MATERIAL PROVIDED »
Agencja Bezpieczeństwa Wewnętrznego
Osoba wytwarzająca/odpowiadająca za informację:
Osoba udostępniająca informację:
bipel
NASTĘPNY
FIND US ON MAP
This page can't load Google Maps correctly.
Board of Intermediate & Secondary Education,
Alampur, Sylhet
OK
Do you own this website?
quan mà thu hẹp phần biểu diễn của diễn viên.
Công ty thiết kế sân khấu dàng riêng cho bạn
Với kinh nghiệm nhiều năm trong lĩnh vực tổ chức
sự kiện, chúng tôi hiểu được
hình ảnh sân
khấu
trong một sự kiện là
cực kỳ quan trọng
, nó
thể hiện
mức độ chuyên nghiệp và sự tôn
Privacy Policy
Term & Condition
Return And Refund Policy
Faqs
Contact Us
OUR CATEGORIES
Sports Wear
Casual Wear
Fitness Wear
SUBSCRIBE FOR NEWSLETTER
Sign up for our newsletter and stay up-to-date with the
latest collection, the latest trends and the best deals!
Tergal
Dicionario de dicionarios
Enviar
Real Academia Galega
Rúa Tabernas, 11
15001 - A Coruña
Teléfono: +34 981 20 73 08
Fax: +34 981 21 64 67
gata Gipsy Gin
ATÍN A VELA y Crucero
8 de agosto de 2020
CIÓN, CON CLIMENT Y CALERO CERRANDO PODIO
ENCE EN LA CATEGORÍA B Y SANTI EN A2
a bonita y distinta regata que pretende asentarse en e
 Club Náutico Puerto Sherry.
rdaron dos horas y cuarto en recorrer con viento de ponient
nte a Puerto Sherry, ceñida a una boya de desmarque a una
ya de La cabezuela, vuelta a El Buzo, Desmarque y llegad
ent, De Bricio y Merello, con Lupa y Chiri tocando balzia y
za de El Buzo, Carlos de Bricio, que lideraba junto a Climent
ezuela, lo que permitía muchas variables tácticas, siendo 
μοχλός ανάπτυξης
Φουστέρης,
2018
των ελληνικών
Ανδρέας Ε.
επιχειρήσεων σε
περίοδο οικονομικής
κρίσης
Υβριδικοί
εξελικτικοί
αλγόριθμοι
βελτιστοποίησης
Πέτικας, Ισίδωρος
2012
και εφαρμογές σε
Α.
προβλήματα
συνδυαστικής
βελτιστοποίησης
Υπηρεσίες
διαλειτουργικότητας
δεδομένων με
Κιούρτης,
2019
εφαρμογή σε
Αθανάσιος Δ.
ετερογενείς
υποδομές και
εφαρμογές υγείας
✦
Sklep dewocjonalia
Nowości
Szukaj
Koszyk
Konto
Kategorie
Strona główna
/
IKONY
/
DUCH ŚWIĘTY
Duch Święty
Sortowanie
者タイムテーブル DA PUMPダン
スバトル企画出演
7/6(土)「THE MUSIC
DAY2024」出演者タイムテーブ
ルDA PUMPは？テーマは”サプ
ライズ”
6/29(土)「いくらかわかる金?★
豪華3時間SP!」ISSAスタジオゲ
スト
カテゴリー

EXERCISE AIM » Reproduce all of the lines above, replacing each occurrence of "Wear" with "Apparel" and leaving everything else unchanged.

ANSWER SECTION »
Agencja Bezpieczeństwa Wewnętrznego
Osoba wytwarzająca/odpowiadająca za informację:
Osoba udostępniająca informację:
bipel
NASTĘPNY
FIND US ON MAP
This page can't load Google Maps correctly.
Board of Intermediate & Secondary Education,
Alampur, Sylhet
OK
Do you own this website?
quan mà thu hẹp phần biểu diễn của diễn viên.
Công ty thiết kế sân khấu dàng riêng cho bạn
Với kinh nghiệm nhiều năm trong lĩnh vực tổ chức
sự kiện, chúng tôi hiểu được
hình ảnh sân
khấu
trong một sự kiện là
cực kỳ quan trọng
, nó
thể hiện
mức độ chuyên nghiệp và sự tôn
Privacy Policy
Term & Condition
Return And Refund Policy
Faqs
Contact Us
OUR CATEGORIES
Sports Apparel
Casual Apparel
Fitness Apparel
SUBSCRIBE FOR NEWSLETTER
Sign up for our newsletter and stay up-to-date with the
latest collection, the latest trends and the best deals!
Tergal
Dicionario de dicionarios
Enviar
Real Academia Galega
Rúa Tabernas, 11
15001 - A Coruña
Teléfono: +34 981 20 73 08
Fax: +34 981 21 64 67
gata Gipsy Gin
ATÍN A VELA y Crucero
8 de agosto de 2020
CIÓN, CON CLIMENT Y CALERO CERRANDO PODIO
ENCE EN LA CATEGORÍA B Y SANTI EN A2
a bonita y distinta regata que pretende asentarse en e
 Club Náutico Puerto Sherry.
rdaron dos horas y cuarto en recorrer con viento de ponient
nte a Puerto Sherry, ceñida a una boya de desmarque a una
ya de La cabezuela, vuelta a El Buzo, Desmarque y llegad
ent, De Bricio y Merello, con Lupa y Chiri tocando balzia y
za de El Buzo, Carlos de Bricio, que lideraba junto a Climent
ezuela, lo que permitía muchas variables tácticas, siendo 
μοχλός ανάπτυξης
Φουστέρης,
2018
των ελληνικών
Ανδρέας Ε.
επιχειρήσεων σε
περίοδο οικονομικής
κρίσης
Υβριδικοί
εξελικτικοί
αλγόριθμοι
βελτιστοποίησης
Πέτικας, Ισίδωρος
2012
και εφαρμογές σε
Α.
προβλήματα
συνδυαστικής
βελτιστοποίησης
Υπηρεσίες
διαλειτουργικότητας
δεδομένων με
Κιούρτης,
2019
εφαρμογή σε
Αθανάσιος Δ.
ετερογενείς
υποδομές και
εφαρμογές υγείας
✦
Sklep dewocjonalia
Nowości
Szukaj
Koszyk
Konto
Kategorie
Strona główna
/
IKONY
/
DUCH ŚWIĘTY
Duch Święty
Sortowanie
者タイムテーブル DA PUMPダン
スバトル企画出演
7/6(土)「THE MUSIC
DAY2024」出演者タイムテーブ
ルDA PUMPは？テーマは”サプ
ライズ”
6/29(土)「いくらかわかる金?★
豪華3時間SP!」ISSAスタジオゲ
スト
カテゴリー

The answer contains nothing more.